From: Steffen Nurpmeso <steffen@sdaoden.eu>
Subject: [NEW] sysutils/s-bsdipa
To: ports@openbsd.org
Date: Tue, 15 Apr 2025 23:33:03 +0200

Hello.

  S-bsdipa, a mutation of BSDiff:
  create or apply a ZLIB compressed binary difference patch.

(Think xdelta3 / vcdiff; but very small and often better.)

In short: the OpenBSD port only supports the 32-bit mode, the
binary is a multiplexer that creates and incorporates the patches.
The full test suite is only part of the BsDiPa perl (CPAN) module
(because it would be quite lengthy in C), therefore the port only
creates an on-the-fly test that at least shows that the executable
as such is at least usable.

In long: ie, that is

  [.]
   the BSDiff algorithm of Colin
   Percival, [.] taken from the FreeBSD
   operating system source code, and slightly rearranged.  There is a
   freely usable (BSD 2-clause, ISC and MIT licenses) plug-and-play ISO
   C99 and perl implementation available (https://github.com/sdaoden/
   s-bsdipa), which includes further references on the algorithm.
   [.this port is]
   a 32-bit adaption sufficient for email that almost
   halves memory requirements compared to 64-bit, and also produces
   smaller difference control data.  The resulting binary difference is
   then ZLIB[RFC1950] compressed[.]

with the following adaptions:

   *  First of all: the string suffix sorting and difference creation
      approach of Colin Percival has been left unchanged.

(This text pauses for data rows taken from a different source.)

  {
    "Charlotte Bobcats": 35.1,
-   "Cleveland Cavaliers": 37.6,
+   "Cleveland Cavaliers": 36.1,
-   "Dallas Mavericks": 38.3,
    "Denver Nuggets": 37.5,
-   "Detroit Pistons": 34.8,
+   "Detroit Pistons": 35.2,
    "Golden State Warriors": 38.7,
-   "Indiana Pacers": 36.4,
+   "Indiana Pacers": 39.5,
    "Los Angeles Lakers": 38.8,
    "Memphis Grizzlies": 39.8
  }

   *  The original had been fixated on 64-bit file sizes and content
      representation.  The adaption supports (compile-time switching in
      between) 32-bit (and 64-bit).  Using 32-bit almost halves memory
      constraints, and produces smaller patch control data.  It is
      deemed sufficient for email purposes.  (32-bit and 64-bit patches
      are not interchangeable.)

   *  The "magic window of inspection" has been made configurable, from
      the fixed original value 8, which represents a perfect fit for
      compiler output.  The adaption uses the default value 16, which is
      a very good fit for textual data.  The value is, however,
      irrelevant on the patch application side.

   *  In order to reduce memory usage during patch generation, the
      adaption uses a shared memory region for differential and extra
      data: the former is therefore stored in reversed order, top down.
      (This reduces memory usage by the size of the target data set.)

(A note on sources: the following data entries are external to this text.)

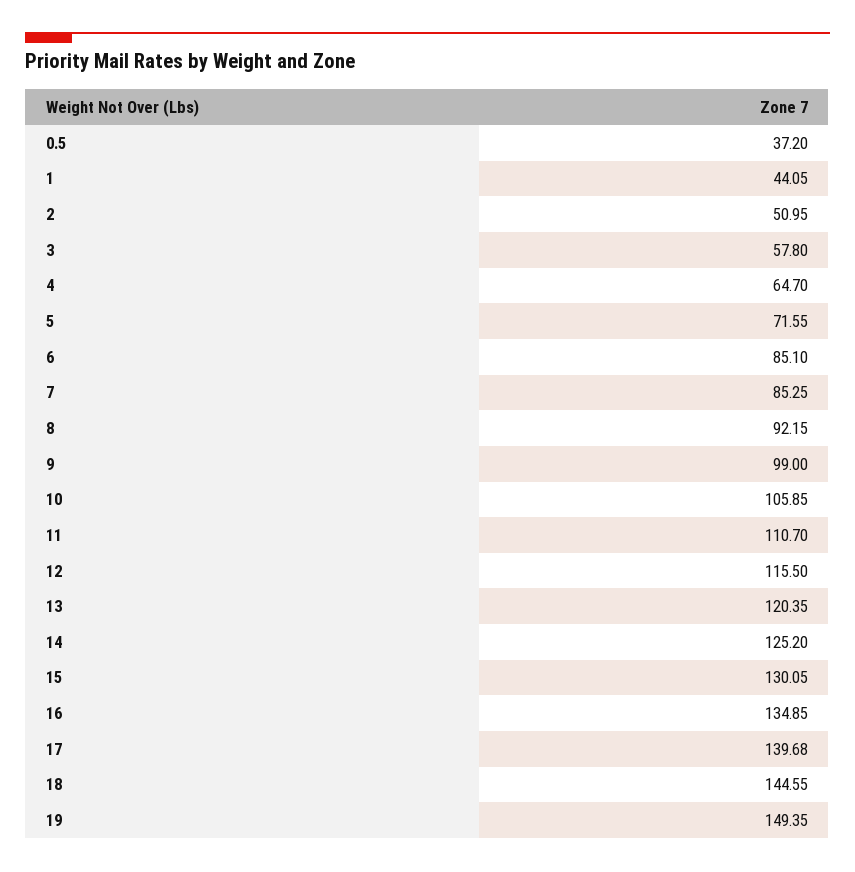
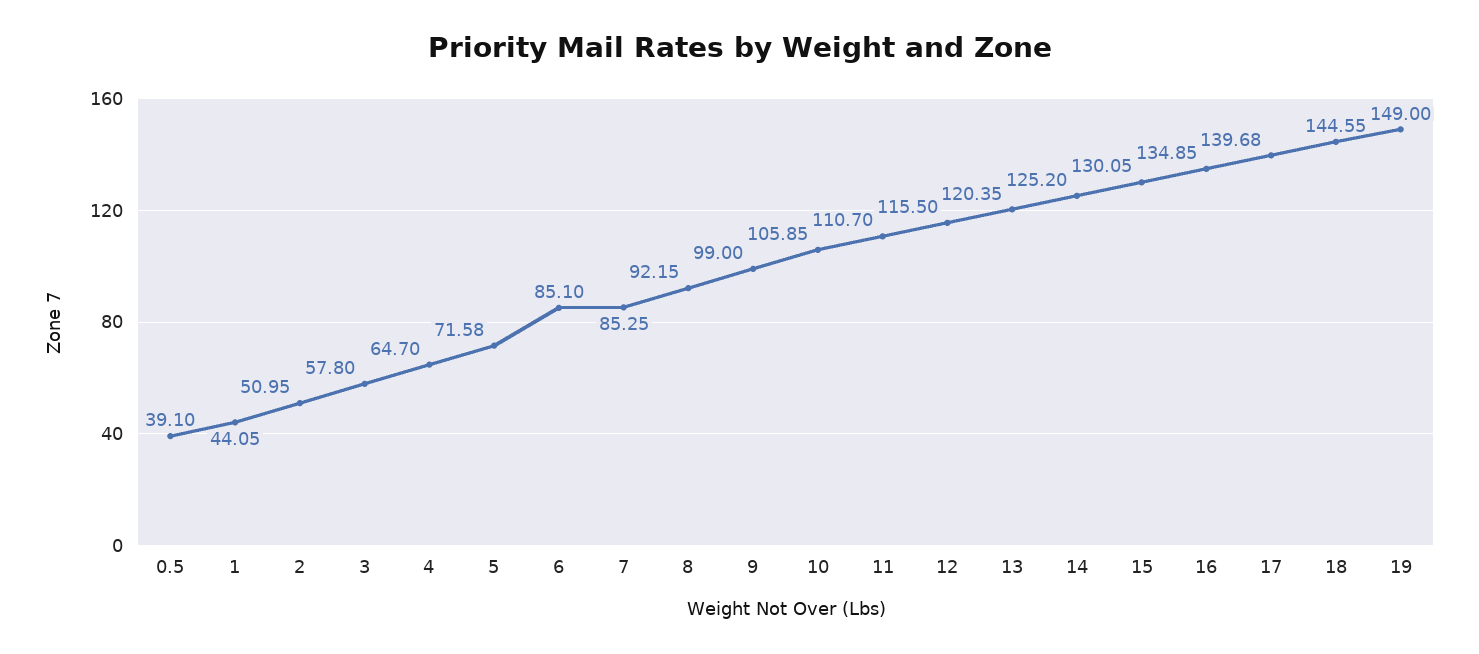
  {
-   "0.5": 37.2,
+   "0.5": 39.1,
    "1": 44.05,
    "2": 50.95,
    "3": 57.8,
    "4": 64.7,
-   "5": 71.55,
+   "5": 71.58,
    "6": 85.1,
    "7": 85.25,
    "8": 92.15,
    "9": 99,
    "10": 105.85,
    "11": 110.7,
    "12": 115.5,
    "13": 120.35,
    "14": 125.2,
    "15": 130.05,
    "16": 134.85,
    "17": 139.68,
    "18": 144.55,
-   "19": 149.35
+   "19": 149
  }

   *  The adoption stores data in big endian (network; MSF; most
      significant byte first) instead of little endian (LSF; least
      significant byte first) byte order.

   *  The original uses three separate bzip2 streams to serialize
      control, differential and extra data.  The adaption separated
      patch generation from the I/O layer, which will therefore see the
      entire readily prepared patch data.[.]
      [The port uses ZLIB[RFC1950] for patch compression.]

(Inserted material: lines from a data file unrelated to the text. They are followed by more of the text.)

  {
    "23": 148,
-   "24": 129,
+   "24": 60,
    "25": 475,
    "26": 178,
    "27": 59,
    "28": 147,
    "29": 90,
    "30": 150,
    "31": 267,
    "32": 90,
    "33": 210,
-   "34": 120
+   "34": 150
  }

   *  The original header did not contain the size of the extra data,
      which was stored last, with its size implicitly extending to the
      end of the patch.  The adaption includes the extra data size in
      the header, allowing more verification tests to be applied with
      only the header being readily parsed.  This also enables the I/O
      layer to allocate perfectly sized memory with only the header data
      being available.

   *  The adaption performs memory allocations through user provided
      callbacks.

--steffen
|
|Der Kragenbaer,                The moon bear,
|der holt sich munter           he cheerfully and one by one
|einen nach dem anderen runter  wa.ks himself off
|(By Robert Gernhardt)